I want to hone my skills as a programmer, but the truth is: every off-the-shelf CMS out there tends to be overkill for what I want to do or is too blog-centric. In the case of my portfolio, I want a CMS that presents me with a place to put my description and a place to put files, and be done with it. Another CMS would require me to shoehorn how I want my portfolio to appear into a template that I have to fill out, and then that content becomes harder to reuse later. That’s why I have a portfolio controller and a portfolio model in CodeIgniter, as well as separate portfolio and files tables in the database. I could completely redesign the portfolio section a year from now and not worry about having to change any of the content.

This weekend, I found myself needing to bend CodeIgniter to my will. That I was actually able to showed me how much I like its malleability over other frameworks.

I created a new pages database for all of that static content that every site has, like the About ARLOdesign® page. I created a page controller, put the code to pull the appropriate page in the index function, and then made a route:

$route['about'] = 'page/index/about';

That worked dandy, but it got me thinking: What if I add a new page? Does that mean I have to add a new route every time? I can’t expect another user who might want to use my application to edit their own routes; that’d be silly. Shouldn’t everything be a page unless I specifically create a controller to do something special? Wouldn’t it make more sense if:

  1. CodeIgniter checks to see if a controller exists.
  2. If a controller doesn’t exist, send the request to the page controller.
  3. If the requested page doesn’t exist, send a 404 message.

It took awhile, but I ultimately came up with the solution.
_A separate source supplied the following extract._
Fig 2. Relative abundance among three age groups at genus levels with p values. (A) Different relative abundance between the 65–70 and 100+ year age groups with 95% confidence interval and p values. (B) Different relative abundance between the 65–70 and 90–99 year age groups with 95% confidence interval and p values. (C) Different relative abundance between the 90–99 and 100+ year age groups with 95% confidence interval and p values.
Obviously, CodeIgniter has to see if a controller exists: it’s in the Router.php library. I found this post. Now I have MY_Router.php sending requests to the page controller with:

return array('page', 'index', $segments[0]);

Problem solved, right? Except for one caveat: I wanted a custom 404 page, and I wanted that page content to also be editable from the pages database table. Now it gets fun. It was easy to have page controller return the 404 page if the database query returned zero results, but what about the portfolio controller? I can’t just redirect the user to a 404 page because the URL in the browser would change, preventing the user from saying, “Oh, there’s a typo” or something.
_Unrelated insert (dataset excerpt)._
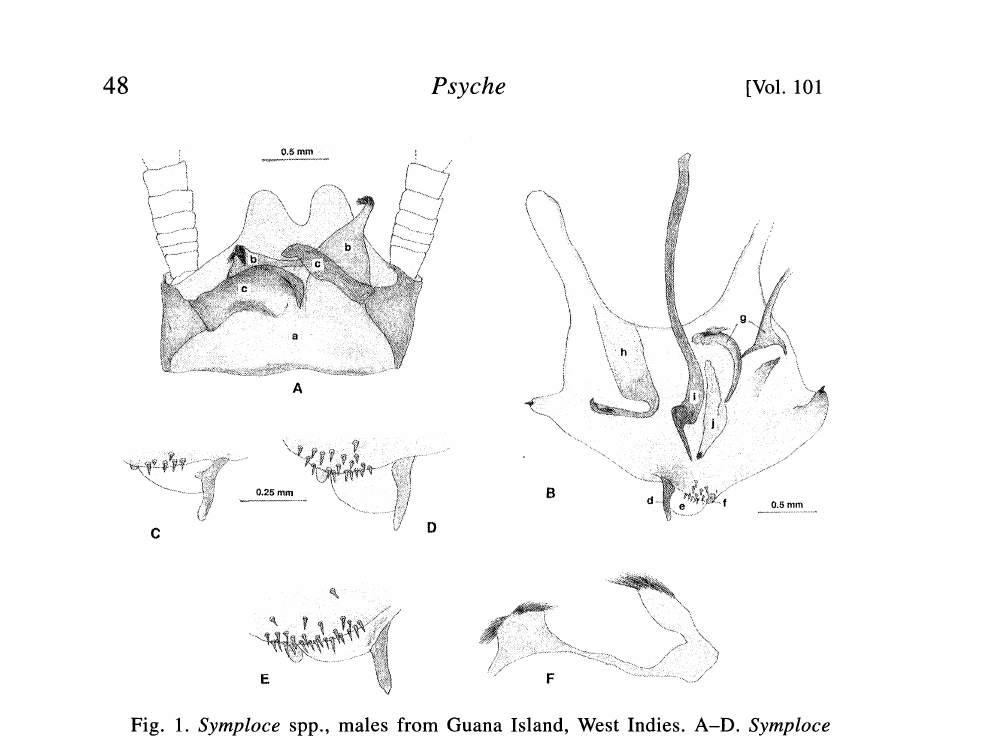
Fig. 1. Symploce spp., males from Guana Island, West Indies. A-D. Symploce pararuficollis paratype: A. supraanal plate, paraprocts, and intercercal plate (ven- tral); B. subgenital plate and genitalia (dorsal); C, D. apexes of 2 subgenital plates showing styli, interstylar lobe, and variation in number of spines (ventral); E, F. Symploce ruficollis: E. apex of subgenital plate (ventral); F. intercercal plate (ven- tral). Abbreviations: a, supraanal plate; b, intercercal plate; c, paraprocts; d, left style; e, interstylar lobe; f, right style; g, sclerites of right phallomere; h, hooklike left phallomere; i, median phallomere; j, membrane associated with median phal- lomere. Figs. E and F drawn to same scale as C and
Ultimately, the answer was to create MY_Exceptions.php and extend the show_404 function. I copied my code from the page controller and loaded the 404 page. Sure, there’s probably a better way than having to copy and paste code like that, but it seemed like a great, quick hack to accomplish what I needed. It also required an even uglier hack to actually display the views, invoking the output class manually. It worked, but I think it can be improved. UPDATE: It became a library.

The point of all this: I learned more about how my site will operate than I did before. I learned some new skills, and I have more to be proud of on this site than just the content. That’s pretty damn satisfying. That’s why I’m building my own site: because when it’s exactly what I want it to be, it means I learned a lot on the way.

FYI: The blog is running in WordPress, but that’s temporary. I seriously plan to replace it, as WordPress really is more than I need.